I use trl-lib/ultrafeedback-prompt](https://huggingface.co/datasets/trl-lib/ultrafeedback-prompt) prompt only dataset like this:

[
    {
        "prompt": "create a table with 5 meals per day for 2 days, this is prepared for a 20 year old female. \nit sould be vegan, i should not contain nuts.\nshow a table with the meal, description, calorie count \nshow it in this style:\nDay n\nMeal n: meal name\n\nn ingredient\nn ingredient\nn ingredient\nn calories"
    },
    {
        "prompt": "In this task you will be given a list of integers. You should find the maximum absolute difference between 2 integers in the list. The absolute difference is the absolute value of one integer subtracted by another. The output should be a single integer which is the largest possible absolute distance.\nQ: [31, 28, -27]\nA:"
    },
...
]

Could you please advise on how to resolve this bug? Thanks

More Info

my script is:

export CUDA_VISIBLE_DEVICES=0,1,2,3,4,5,6,7
deepspeed  --num_gpus 8 --master_port=29501  xpo.py \
    --deepspeed ds_config.json \
    --do_train \
    --model_name_or_path  /llm-align/qwen2.5-14B-update2 \
    --reward_model_path /llm-align/qwen2-0.5B-reward \
    --dataset_name ultrafeedback \
    --learning_rate 5.0e-6 \
    --beta 0.1 \
    --torch_dtype bfloat16 \
    --output_dir /llm-align/qwen2.5-14B-xpo-lora \
    --num_train_epochs 1 \
    --max_new_tokens 64 \
    --warmup_ratio 0.1 \
    --missing_eos_penalty 1.0 \
    --overwrite_output_dir \
    --logging_steps 10 \
    --optim paged_adamw_32bit \
    --save_steps 100 \
    --save_total_limit 5 \
    --lr_scheduler_type 'cosine' \
    --load_in_4bit \
    --use_bnb_nested_quant \
    --use_peft  \
    --lora_r 16 \
    --lora_alpha 16 \
    --lora_target_modules all-linear \
    --attn_implementation flash_attention_2 \
    --per_device_train_batch_size 1 \
    --gradient_accumulation_steps 2 \
    --missing_eos_penalty 1.0  \
    --ddp_timeout 180000000

and I revise the offcial xpo.py as fllow:

   dataset = load_dataset('json', data_files={'train': '/llm-align/ultrafeedback-prompt-train.json',
                                               'test': '/llm-align/ultrafeedback-prompt-test.json'})   # use local dataset
    trainer = XPOTrainer(
            model=model,
            ref_model=ref_model,
            reward_model=reward_model,
            args=training_args,
            train_dataset=dataset['train'],
            eval_dataset=dataset['test'],
            processing_class=tokenizer,
            peft_config=get_peft_config(model_config),  # add this line
        )

  model.save_pretrained(training_args.output_dir) # save lora model

Expected behavior

NO

qgallouedec commented 1 day ago

Thanks for reporting, it should have been fixed with #2261. CAN you confirm?

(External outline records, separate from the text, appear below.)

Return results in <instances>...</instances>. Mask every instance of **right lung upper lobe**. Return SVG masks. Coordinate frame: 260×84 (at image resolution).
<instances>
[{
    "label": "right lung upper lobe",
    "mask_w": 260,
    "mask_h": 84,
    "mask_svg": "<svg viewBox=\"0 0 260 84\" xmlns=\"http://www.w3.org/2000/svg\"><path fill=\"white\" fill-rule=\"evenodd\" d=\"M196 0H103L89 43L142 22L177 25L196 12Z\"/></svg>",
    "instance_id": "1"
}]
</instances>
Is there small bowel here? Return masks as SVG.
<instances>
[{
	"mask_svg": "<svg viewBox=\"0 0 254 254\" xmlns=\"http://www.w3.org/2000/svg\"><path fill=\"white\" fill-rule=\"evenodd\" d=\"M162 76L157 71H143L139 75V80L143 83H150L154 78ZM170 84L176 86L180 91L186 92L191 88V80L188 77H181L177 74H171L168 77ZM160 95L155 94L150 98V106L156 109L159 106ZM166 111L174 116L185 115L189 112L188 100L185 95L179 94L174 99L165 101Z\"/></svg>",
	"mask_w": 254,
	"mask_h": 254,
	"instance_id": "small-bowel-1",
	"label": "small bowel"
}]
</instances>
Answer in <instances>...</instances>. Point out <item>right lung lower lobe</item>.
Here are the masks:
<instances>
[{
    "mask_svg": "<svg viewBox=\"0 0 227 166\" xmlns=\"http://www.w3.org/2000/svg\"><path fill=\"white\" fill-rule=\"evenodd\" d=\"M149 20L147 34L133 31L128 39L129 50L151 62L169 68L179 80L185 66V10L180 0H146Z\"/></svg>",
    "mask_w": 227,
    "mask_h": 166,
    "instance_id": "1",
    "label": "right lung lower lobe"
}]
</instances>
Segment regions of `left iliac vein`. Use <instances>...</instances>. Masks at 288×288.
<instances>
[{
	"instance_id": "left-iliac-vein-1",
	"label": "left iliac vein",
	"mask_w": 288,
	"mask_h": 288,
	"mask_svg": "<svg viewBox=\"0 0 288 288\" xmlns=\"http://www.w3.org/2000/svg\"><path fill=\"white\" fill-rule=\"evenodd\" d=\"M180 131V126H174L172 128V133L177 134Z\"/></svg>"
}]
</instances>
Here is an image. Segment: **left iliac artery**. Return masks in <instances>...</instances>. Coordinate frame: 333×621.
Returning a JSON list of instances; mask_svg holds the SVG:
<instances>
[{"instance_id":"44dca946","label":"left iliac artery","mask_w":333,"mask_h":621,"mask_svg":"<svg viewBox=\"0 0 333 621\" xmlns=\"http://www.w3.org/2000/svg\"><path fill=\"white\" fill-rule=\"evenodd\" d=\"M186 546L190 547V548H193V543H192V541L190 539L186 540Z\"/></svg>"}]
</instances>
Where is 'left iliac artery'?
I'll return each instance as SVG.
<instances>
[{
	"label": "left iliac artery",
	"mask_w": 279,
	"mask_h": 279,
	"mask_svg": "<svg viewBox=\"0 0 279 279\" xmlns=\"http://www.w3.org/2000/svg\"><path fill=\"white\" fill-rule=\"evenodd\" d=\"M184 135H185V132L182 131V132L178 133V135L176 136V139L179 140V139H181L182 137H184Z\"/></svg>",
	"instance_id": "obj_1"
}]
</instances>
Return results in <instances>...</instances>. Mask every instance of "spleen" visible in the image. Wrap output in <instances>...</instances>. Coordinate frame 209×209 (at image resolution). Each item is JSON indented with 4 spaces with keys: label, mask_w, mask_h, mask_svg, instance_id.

ArcherShirou commented 11 hours ago

Thank you for your response. After updating the code and testing it, everything is running smoothly now. For the 14B and 72B models, quantization is necessary when using the 0.5B reward model. However, if I switch to the 70B or 72B reward model, I still encounter out-of-memory (OOM) issues midway, even with quantization and LoRA applied. Do you have any good solutions for this?